Diagnostic nomogram based on intralesional and perilesional radiomics features and clinical factors of clinically significant prostate cancer

Abstract Previous studies on the value of radiomics for diagnosing clinically significant prostate cancer (csPCa) only utilized intralesional features. However, the role of tumor microenvironment is important in tumor generation and progression. The aim of this study is to build and validate a nomogram based on perilesional and intralesional radiomics features and clinical factors for csPCa. This is a retrospective study, which included 140 patients who underwent prostate magnetic resonance imaging (MRI). This study used 3. 0T T2 ‐weighted imaging, apparent diffusion coefficient maps (derived from diffusion‐weighted images), and dynamic contrast‐enhanced MRI . Region of interest (ROI)s were segmented by two radiologists. Intralesional and combined radiomics signatures were built based on radiomics features extracted from intralesional and the combination of radiomics features extracted from intralesional and perilesional volumes. Serum total prostate‐specific antigen level and combined radiomics signature scores were used to construct a diagnostic nomogram. Intraclass correlation efficient analysis was used to test intra‐ and inter‐rater agreement of radiomics features. Min‐max scalar was used for normalization.
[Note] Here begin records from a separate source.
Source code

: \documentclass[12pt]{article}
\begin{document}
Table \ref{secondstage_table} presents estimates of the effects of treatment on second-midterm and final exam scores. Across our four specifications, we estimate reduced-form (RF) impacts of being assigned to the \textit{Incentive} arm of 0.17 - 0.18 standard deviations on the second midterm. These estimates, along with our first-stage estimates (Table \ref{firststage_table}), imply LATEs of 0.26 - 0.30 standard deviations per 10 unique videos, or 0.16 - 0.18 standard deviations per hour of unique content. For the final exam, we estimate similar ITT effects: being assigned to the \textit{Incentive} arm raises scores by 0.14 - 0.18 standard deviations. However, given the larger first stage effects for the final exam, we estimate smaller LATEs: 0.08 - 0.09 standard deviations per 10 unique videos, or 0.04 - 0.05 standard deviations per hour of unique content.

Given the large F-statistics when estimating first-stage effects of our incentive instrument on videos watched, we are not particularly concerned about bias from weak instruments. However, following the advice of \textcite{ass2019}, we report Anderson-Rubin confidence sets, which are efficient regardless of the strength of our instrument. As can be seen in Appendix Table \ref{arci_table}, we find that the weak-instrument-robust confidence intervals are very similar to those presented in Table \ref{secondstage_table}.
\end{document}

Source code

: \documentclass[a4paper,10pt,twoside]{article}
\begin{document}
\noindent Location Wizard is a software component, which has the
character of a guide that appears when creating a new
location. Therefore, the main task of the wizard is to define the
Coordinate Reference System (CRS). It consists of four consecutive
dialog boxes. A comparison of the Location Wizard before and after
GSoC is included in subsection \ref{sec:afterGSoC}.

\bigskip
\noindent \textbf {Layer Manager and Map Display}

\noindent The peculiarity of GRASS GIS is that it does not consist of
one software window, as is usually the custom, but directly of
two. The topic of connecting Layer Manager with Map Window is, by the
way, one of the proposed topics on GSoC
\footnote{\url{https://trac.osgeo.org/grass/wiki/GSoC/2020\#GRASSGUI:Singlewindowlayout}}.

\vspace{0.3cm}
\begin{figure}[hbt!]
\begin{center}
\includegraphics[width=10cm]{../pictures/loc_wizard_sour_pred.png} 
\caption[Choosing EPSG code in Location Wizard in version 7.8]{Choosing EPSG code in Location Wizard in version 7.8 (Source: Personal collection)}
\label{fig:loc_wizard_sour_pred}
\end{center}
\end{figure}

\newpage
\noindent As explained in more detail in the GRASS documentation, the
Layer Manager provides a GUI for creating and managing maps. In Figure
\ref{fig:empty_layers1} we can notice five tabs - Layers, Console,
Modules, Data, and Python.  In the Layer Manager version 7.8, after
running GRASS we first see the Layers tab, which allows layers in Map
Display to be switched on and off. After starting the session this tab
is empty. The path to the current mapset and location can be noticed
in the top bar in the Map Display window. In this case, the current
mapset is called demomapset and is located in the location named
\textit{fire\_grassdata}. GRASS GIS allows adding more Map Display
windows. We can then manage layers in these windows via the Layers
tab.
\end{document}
One‐way analysis of variance or the Mann–Whitney U ‐test was used for univariate analysis. Receiver operating characteristic curve analysis, accuracy, balanced accuracy, and F1‐score were used to evaluate radiomics signatures and the nomogram. Also, the nomogram was evaluated using decision curve analysis in testing cohort. Delong test was used to compare area under the curves (AUCs). Statistical significance was set at p < 0.05. In testing cohort, AUC, accuracy, balanced accuracy, and F1‐score of combined radiomics signature (0.94, 0.83, 0.80, and 0.87, respectively) were all higher than that of intralesional radiomics signature (0.90, 0.77, 0.74, and 0.83, respectively). The difference between AUCs was insignificant ( p of 0.19). AUC, accuracy, balanced accuracy, and F1‐score of the nomogram were 0.96, 0.94, 0.95, and 0.95, respectively. Nomogram was clinically useful when threshold probability of a patient is higher than 0.06. Perilesional radiomics features improved the discrimination ability of the radiomics signature. Diagnostic nomogram had a good performance. Level of Evidence 3. Technical Efficacy Stage 2.